Tonge contributed data analysis for the study and is affiliated with the Stony Brook Cancer Center’s Imaging, Biomarker Discovery and Engineering Sciences Program.
“Our work shows a new class of tumor-specific drugs that acts uncompetitively or cooperatively – that is to say only binds to the enzyme complex related to the cancer – with a metabolite that accumulates only in cancer cells, limiting activity to tumor tissue,” Tonge explained.
The research involved collaboration among Stony Brook University’s Center for Advanced Discovery of Drug Action, University of Oxford’s Centre for Medicines Discovery, Boston University, and Promega Corporation.
A key aspect was Promega’s bioluminescent NanoBRET Target Engagement technology used for characterizing inhibitors that selectively affect cancerous but not noncancerous cells. The Oxford team created CBH-002—a probe designed to bind genetically encoded PRMT5-NanoLuc biosensors—to monitor drug engagement within live cells.

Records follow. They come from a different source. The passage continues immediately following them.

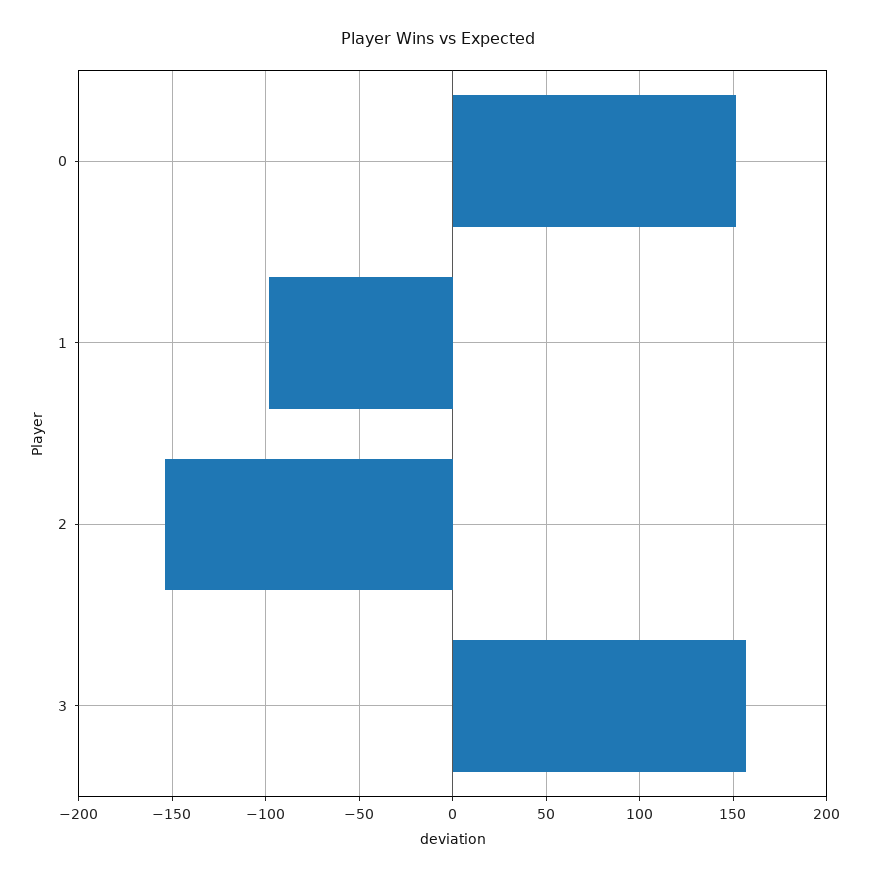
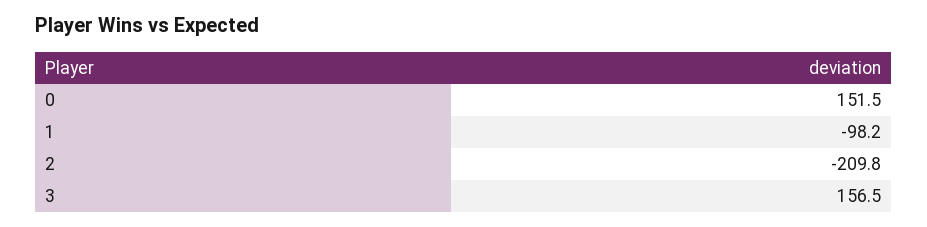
  {
    "0": 151.5,
    "1": -98.2,
-   "2": -155,
+   "2": -209.8,
    "3": 156.5
  }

“CBH-002 could measure various PRMT5 inhibitor types in live cells, prompting us to test its sensitivity to the cofactor SAM. When we discovered the probe’s ability to sense metabolite levels, it established its utility as a metabolic biosensor. Through collaboration with Promega, we demonstrated how MTA influences drug selectivity, revealing why certain inhibitors are so effective in MTAP-deleted cancers,” said Dr. Elizabeth Mira Rothweiler from Oxford and co-first author on the paper.
“To our knowledge, this is the first time anyone has characterized this type of uncompetitive inhibitor mechanism directly in live cells,” added Dr. Ani Michaud from Promega Corporation and co-first author.

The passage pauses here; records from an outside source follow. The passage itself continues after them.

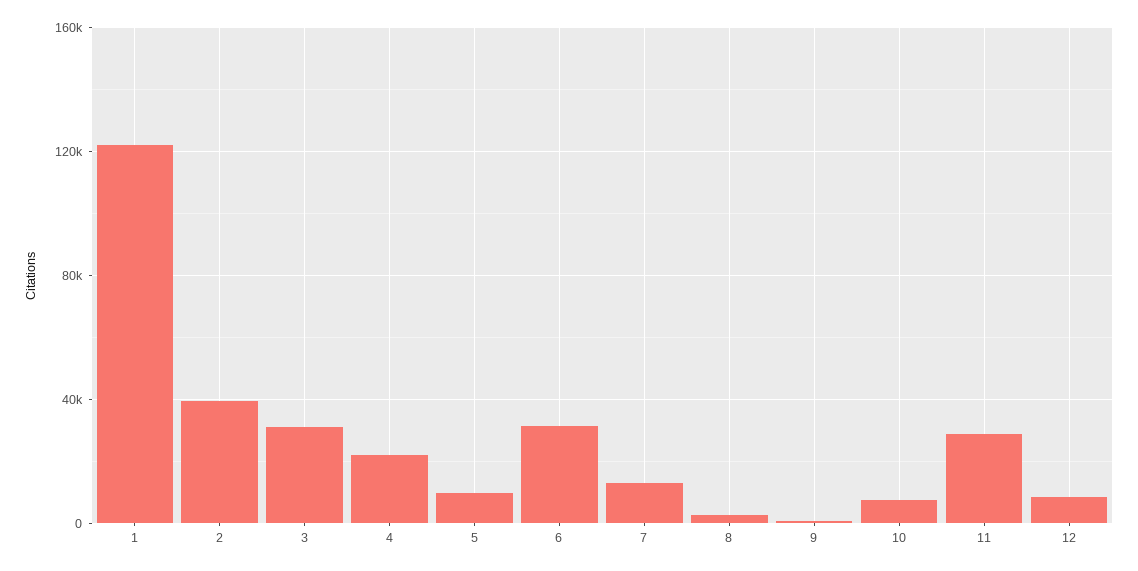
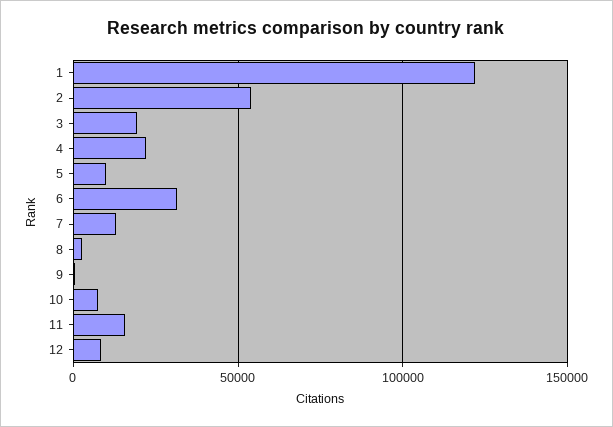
  {
    "1": 120000,
-   "2": 40000,
+   "2": 55000,
-   "3": 30000,
+   "3": 20000,
    "4": 20000,
    "5": 10000,
    "6": 30000,
    "7": 15000,
    "8": 5000,
    "9": 0,
    "10": 10000,
-   "11": 30000,
+   "11": 15000,
    "12": 10000
  }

Using this biosensor allowed researchers to observe how different PRMT5 inhibitors function under specific metabolic conditions inside living tumor cells.
“This provides unprecedented insight into why certain inhibitors are much more effective in cancers lacking MTAP and paves the way for highly targeted cancer treatment in the future,” said Kilian Huber from Oxford’s Centre for Medicines Discovery and co-senior author on the study. “It’s like turning on the lights inside the cell so we can finally see which key actually fits the lock.”
Funding support came from several scientific organizations including grants from National Institutes of Health (NIH).